Text shown:
# Thickest crap possible



## Joel/AK (Jan 12, 2013)

Asked a few friends that have excellent property and good results to walk ours and give ideas.

Think we have a plan worked out. Will take a couple of years but it should be good.

Basically our property is laid out wrong and by eliminating one road and making another and some habitat work it should start changing


----------



## daddyduck (Nov 2, 2001)

Joel/AK said:


> Main area of "pines". I want to work on both areas.
> View attachment 464211


The branches in that pile are from Norway Spruce


----------



## 2stix-and-a-string (Feb 11, 2020)

Autumn olive.....hands down. 2 rows 10 feet apart. Lots of sun and wala 
3 years and you will not be able to see through it at all.


----------



## Martin Looker (Jul 16, 2015)

That stuff is nasty it spreads everywhere.


----------



## cakebaker (Sep 13, 2011)

2stix-and-a-string said:


> Autumn olive.....hands down. 2 rows 10 feet apart. Lots of sun and wala
> 3 years and you will not be able to see through it at all.


Booyah!!!!


----------



## Steve (Jan 15, 2000)

2stix-and-a-string said:


> Autumn olive.....hands down. 2 rows 10 feet apart. Lots of sun and wala
> 3 years and you will not be able to see through it at all.


I bet it won't spread in my area. Nothing spreads in my area.


----------



## ice house (Dec 27, 2017)

that would be the last thing I would plant.


----------



## Martin Looker (Jul 16, 2015)

Try it and see.


----------



## Dish7 (Apr 2, 2017)

I've had AO on my property for 20 years. IMO, it is easy to control. Not that I have ever had to. Easy to kill if needed. It's not the devil bush people portray it to be.


----------



## Chessieman (Dec 8, 2009)

Dish7 said:


> I've had AO on my property for 20 years. IMO, it is easy to control. Not that I have ever had to. Easy to kill if needed. It's not the devil bush people portray it to be.


The roots plow up pretty easy once they are dead or close to it. I find that the life expectancy at my place is about 10 years.

Material supplied:
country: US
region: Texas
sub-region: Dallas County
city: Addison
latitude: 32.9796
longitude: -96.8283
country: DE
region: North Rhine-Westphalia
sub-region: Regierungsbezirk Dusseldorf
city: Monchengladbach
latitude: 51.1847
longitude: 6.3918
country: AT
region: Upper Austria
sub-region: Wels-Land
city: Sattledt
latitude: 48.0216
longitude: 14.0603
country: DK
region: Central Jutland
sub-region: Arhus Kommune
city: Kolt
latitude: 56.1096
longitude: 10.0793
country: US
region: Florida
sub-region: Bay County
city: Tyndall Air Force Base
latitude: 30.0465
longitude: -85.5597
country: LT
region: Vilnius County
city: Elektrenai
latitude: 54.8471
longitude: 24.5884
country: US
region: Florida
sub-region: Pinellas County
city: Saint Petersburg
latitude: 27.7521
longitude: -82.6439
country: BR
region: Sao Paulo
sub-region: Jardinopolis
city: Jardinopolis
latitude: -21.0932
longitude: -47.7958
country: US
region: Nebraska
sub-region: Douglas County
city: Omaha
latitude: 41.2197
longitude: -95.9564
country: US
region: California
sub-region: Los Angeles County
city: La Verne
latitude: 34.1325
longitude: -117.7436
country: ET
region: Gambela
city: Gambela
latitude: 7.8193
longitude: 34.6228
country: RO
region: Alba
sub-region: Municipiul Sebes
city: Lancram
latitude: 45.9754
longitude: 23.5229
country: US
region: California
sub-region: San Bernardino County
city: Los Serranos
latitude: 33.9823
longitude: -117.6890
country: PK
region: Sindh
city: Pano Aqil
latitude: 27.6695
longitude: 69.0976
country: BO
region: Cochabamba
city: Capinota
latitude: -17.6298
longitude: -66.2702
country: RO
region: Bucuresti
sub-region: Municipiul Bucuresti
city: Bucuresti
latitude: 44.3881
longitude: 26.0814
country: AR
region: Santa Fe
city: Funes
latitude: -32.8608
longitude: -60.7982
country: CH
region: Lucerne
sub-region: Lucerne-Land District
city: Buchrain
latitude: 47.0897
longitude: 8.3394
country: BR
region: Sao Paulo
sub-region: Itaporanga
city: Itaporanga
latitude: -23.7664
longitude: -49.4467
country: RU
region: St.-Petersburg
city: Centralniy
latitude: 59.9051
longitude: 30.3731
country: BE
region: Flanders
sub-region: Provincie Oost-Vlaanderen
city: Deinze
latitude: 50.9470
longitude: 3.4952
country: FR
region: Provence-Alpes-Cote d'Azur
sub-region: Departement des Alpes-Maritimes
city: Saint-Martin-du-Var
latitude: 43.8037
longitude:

List of tasks:
- 1) Answer these from the forum thread about growing thick cover, one line each:
(a) What tree does daddyduck say the branches in the pile come from?
(b) How far apart should the two rows of autumn olive be, according to 2stix-and-a-string?
(c) What life expectancy does Chessieman report for autumn olive at his place?
- 2) In the forum thread about growing thick cover, why does Joel/AK expect the property to start changing?
- 3) Please go on with the forum thread about growing thick cover, adding a reply or two after Chessieman's last post.

Task answers:
- 1)
(a) Norway Spruce.
(b) 10 feet apart.
(c) About 10 years.

- 2) He says the property is laid out wrong. Eliminating one road, making another and doing some habitat work should start changing it, though the plan will take a couple of years.

- 3)
----------



## Thirty pointer (Jan 1, 2015)

Dish7 said:


> I've had AO on my property for 20 years. IMO, it is easy to control. Not that I have ever had to. Easy to kill if needed. It's not the devil bush people portray it to be.


Agree i planted 1600 of them round the perimeter of my field about 25 years ago .I get patches of them under bird roosting trees but a double dose of gly kills them .Other than that an occasional bush here and there .They produce fewer berries now than they did years back .


----------



## Dish7 (Apr 2, 2017)




----------



## Plumbgranny (Dec 26, 2010)

Since the horse is still just barely breathing.....In my experience with AO (7 years owning my property) it's been much more beneficial than a headache. I have successfully cleared a good bit of it for food plots. Good bedding, it effectively screes my land from the road, solid bunny cover and at some point I'm going to use the autumn berries to make jam (I hear it's good and has health benefits). I do have to trim it back on my 2-tracks a few times a year, but I'd have to do that anyway. Again, just my personal experience, but it isn't overtaking any of the rest of my land or the neighbors. I've actually seen much more spreading of raspberries at my place which I don't mind one bit.


----------



## reddog1 (Jan 24, 2009)

I planted 50 autumn olive plants in my 5 acre running pen 20 years ago. I planted it along the perimeter and insmall groups throughout the pen. I've never had any issues with it taking over. I've also planted multiflora rose and high bush cranberry. The cranberry byfar has grown the best. The pen is thick and makes the hounds work hard to find rabbits.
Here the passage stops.